Furthermore, the collection of certain Data can be imposed for a regulatory or contractual reason. The Person concerned is thus obliged to provide the Personal Data sought.
THE RECIPIENTS OF THE DATA
The Data collected shall be processed by the employees of the companies of ACTIPAPER, which are authorised depending on their position to have access to and process the said Data.
In certain cases, the data collected can be processed by sub-contractors or partners or by other subsidiaries of ACTIPAPER S.A., uniquely within the limit necessary to carry out the tasks that are entrusted to them.
ACTIPAPER strictly requires that its sub-contractors or partners process the Personal Data uniquely to manage the services for which they are responsible.
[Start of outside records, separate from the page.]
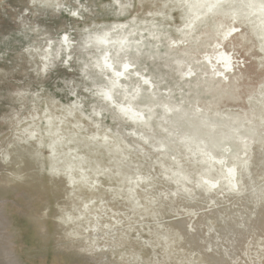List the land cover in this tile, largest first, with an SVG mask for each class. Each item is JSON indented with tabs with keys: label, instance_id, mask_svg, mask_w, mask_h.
Returning <instances> with one entry per match:
<instances>
[{
	"label": "clouds",
	"instance_id": "1",
	"mask_svg": "<svg viewBox=\"0 0 264 264\" xmlns=\"http://www.w3.org/2000/svg\"><path fill=\"white\" fill-rule=\"evenodd\" d=\"M19 2L0 184L28 193L41 264H264V236L235 256L174 223L227 198L248 233L264 208V0Z\"/></svg>",
	"mask_w": 264,
	"mask_h": 264
},
{
	"label": "rangeland",
	"instance_id": "2",
	"mask_svg": "<svg viewBox=\"0 0 264 264\" xmlns=\"http://www.w3.org/2000/svg\"><path fill=\"white\" fill-rule=\"evenodd\" d=\"M22 10L19 0H3V3H0V32L7 34L13 30ZM208 162L212 163L210 160ZM214 188V182L209 181V191ZM28 200L26 191L0 184V264H41L53 255L52 250L41 244L34 235ZM205 207L208 208L207 211L204 210ZM194 210L198 211L199 215L194 218L181 217L174 223L191 221L197 228L198 239H206L209 243L234 241L235 256L241 255L243 244L252 239L253 235L256 238L264 236V225L261 223L264 220V208L257 209V218L252 221L248 233H244L233 223H238L235 213L240 209L227 198L219 200L216 206L208 207L204 204ZM240 241H243V244Z\"/></svg>",
	"mask_w": 264,
	"mask_h": 264
},
{
	"label": "bare ground",
	"instance_id": "3",
	"mask_svg": "<svg viewBox=\"0 0 264 264\" xmlns=\"http://www.w3.org/2000/svg\"><path fill=\"white\" fill-rule=\"evenodd\" d=\"M217 59L219 60V59H223V57H217ZM134 115V114H133ZM211 161V160H210ZM226 172H228V170L226 169ZM233 175H234V173H232Z\"/></svg>",
	"mask_w": 264,
	"mask_h": 264
}]
</instances>
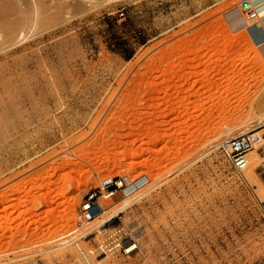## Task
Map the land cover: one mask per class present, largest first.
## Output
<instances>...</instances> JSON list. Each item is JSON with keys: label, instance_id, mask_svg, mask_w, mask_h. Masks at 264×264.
I'll use <instances>...</instances> for the list:
<instances>
[{"label": "rangeland", "instance_id": "1", "mask_svg": "<svg viewBox=\"0 0 264 264\" xmlns=\"http://www.w3.org/2000/svg\"><path fill=\"white\" fill-rule=\"evenodd\" d=\"M13 1L0 0V264H84L79 244L108 234L137 250L95 264H264V142L241 172L220 150L264 136V0L238 33L241 0ZM106 177L134 183L70 235Z\"/></svg>", "mask_w": 264, "mask_h": 264}, {"label": "built area", "instance_id": "2", "mask_svg": "<svg viewBox=\"0 0 264 264\" xmlns=\"http://www.w3.org/2000/svg\"><path fill=\"white\" fill-rule=\"evenodd\" d=\"M228 13L234 14L235 18L232 22H228L230 30L236 33L242 30L251 31L254 21L259 19V11L255 4L250 0H241L238 4L232 8ZM227 13V14H228ZM227 17V16H226ZM264 142L263 134H260L257 130H252L245 134L236 136L234 138L224 141L220 150L224 158L232 165L237 172L243 171L247 167V154L255 147L260 146ZM128 177L111 178L106 177L102 179L95 190L90 191L77 212L75 227L70 235L76 230L81 229L85 224H89L99 216L105 213L104 208L101 205V201L111 200L118 191L127 190L128 186L133 185ZM111 220L104 222L101 226L108 224ZM123 229L118 228L116 233L121 232ZM105 231V230H103ZM102 231V232H103ZM89 236L79 237L76 240H82V238L89 240ZM78 253L84 264H95L99 258L107 257L114 253H121L124 256H131L137 250V246L133 240L124 238L121 241L113 239L111 235H104L97 243L96 247L92 250L85 249L79 244Z\"/></svg>", "mask_w": 264, "mask_h": 264}, {"label": "bare ground", "instance_id": "3", "mask_svg": "<svg viewBox=\"0 0 264 264\" xmlns=\"http://www.w3.org/2000/svg\"><path fill=\"white\" fill-rule=\"evenodd\" d=\"M5 1H6L5 3L2 2V3L5 4V6H4L3 4H2L3 6H2V5H1V6H2V8L4 7V9L6 8V10H11V9L15 8V6L17 7V6L19 5V4L17 5L16 2L13 1V0H5ZM15 4H16V5H15ZM77 4H78V3H77ZM34 5H35V4H34ZM33 8H34V6H33ZM74 8H75V7H74ZM81 8L83 9L84 7H81V6H80V8H79V6H78V9H79V10H80ZM14 10H15V9H14ZM83 10H84V9H83ZM15 11H16V10H15ZM30 13H31V12H30ZM30 13H29V15H30ZM3 14H4V13H3ZM35 15H36V13H35ZM35 15L33 14L34 17H35ZM20 20H22V19H20ZM28 20H29V19H28ZM258 21H259V19H258ZM12 23H13V22H12ZM12 23H11V24H12ZM11 24H10V28H11L12 26H14V28H15L14 30H16V29H17V28H16L17 26H16V25H13V24H12V26H11ZM20 25H21V22H20ZM11 29H12V28H11ZM12 30H13V29H12ZM4 34H5V33H4ZM16 36H17V34H16ZM12 37H14V35H13ZM15 39H16V37H14L12 41H14ZM10 40H11V38H9V41H10ZM10 44H11V43H10ZM12 45H13V44H12ZM243 66H244V65H243ZM247 165H248V162H247ZM255 165H256V164H255ZM255 165H254V166H255ZM250 168H251V167H250ZM250 168L248 169V171L250 170ZM251 169H252V168H251Z\"/></svg>", "mask_w": 264, "mask_h": 264}, {"label": "crops", "instance_id": "4", "mask_svg": "<svg viewBox=\"0 0 264 264\" xmlns=\"http://www.w3.org/2000/svg\"><path fill=\"white\" fill-rule=\"evenodd\" d=\"M258 51H259V54L262 58V60L264 61V42H260L258 45Z\"/></svg>", "mask_w": 264, "mask_h": 264}]
</instances>
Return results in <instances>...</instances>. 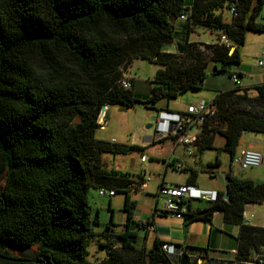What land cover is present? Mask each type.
<instances>
[{
    "label": "trees",
    "instance_id": "1",
    "mask_svg": "<svg viewBox=\"0 0 264 264\" xmlns=\"http://www.w3.org/2000/svg\"><path fill=\"white\" fill-rule=\"evenodd\" d=\"M231 4L236 15L227 22L223 12ZM189 6L184 35L197 27L222 32L235 46L231 54L217 42L187 40L177 54L165 51L175 37L170 21ZM263 6L264 0H0V264H34L21 249L33 251L36 264H180L161 249L165 242L148 245L129 196L134 176L102 162L103 155L143 148L97 139V120L104 105L155 110L162 99L203 90L210 63L220 65L210 75L230 76L246 33L264 34ZM135 59L161 66L145 96L117 84ZM212 103L215 114L200 126L196 153L223 151L232 160L243 132L264 134V84L218 92ZM216 136L224 138L221 149L213 146ZM207 166L218 167V158ZM100 187L125 196L121 231L112 216L96 229L90 196ZM226 194L228 201L218 192L203 208L187 202L184 230L222 212L225 223L240 227L239 264H264V228L243 219L247 204L263 202L264 182L230 170ZM91 244L103 251L94 261Z\"/></svg>",
    "mask_w": 264,
    "mask_h": 264
},
{
    "label": "crops",
    "instance_id": "2",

ACTIPAPER also asks these service providers or partners to always act in compliance with the applicable laws concerning the protection of Personal Data and to take particular care about the confidentiality of this data.
The data can be communicated by ACTIPAPER to the Administration, Courts and departments of the Government in compliance with the statutory and regulatory provisions.
STORAGE OF THE DATA
The Personal Data is stored either in the databases of ACTIPAPER or in those of its service providers.
In certain cases and mainly for technical reasons, these databases can be stored on servers located outside of the territory of the European Union.
SECURING OF THE DATA
The Personal Data is processed so as to guarantee appropriate security with the assistance of physical, technical or organisational measures relevant in the light of professional rules in the matter, including the protection against unauthorised or illegal processing and against the loss, destruction or damage caused accidentally.
Depending on the needs, risks, costs and purpose of the Processing, these measures can include the pseudonymisation and quantification of the Data.
Every Processing Manager establishes a procedure aimed at regularly testing, analysing and assessing the effectiveness of the technical and organisational measures to ensure the security of the processing.
In the event of breach of the Personal Data, every Processing Manager shall use his best efforts to send a notification to the CNIL as soon as possible and, if possible, within 72 hours at the latest from having become aware thereof.
If this breach of the Personal Data is capable of causing a high risk for the rights and freedoms of the Persons concerned, the Processing Manager shall inform them by any means as soon as possible unless the Processing Manager has taken technical measures for the protection sufficient to have this breach stopped.
TRANSFER OF THE DATA OUTSIDE OF THE EUROPEAN ECONOMIC AREA
Because, in particular, of the international dimension of the activities of ACTIPAPER and in order to optimise the quality of service, the communications of information stipulated above can involve transfers of personal data to non-Member countries of the European Economic Area, the legislation of which concerning the protection of personal data differs from that of the European Union.
In this case, contractual, organisational and procedural measures concerning the staff or companies concerned permit the guaranteeing of an adequate level of protection, security and confidentiality of the Personal Data.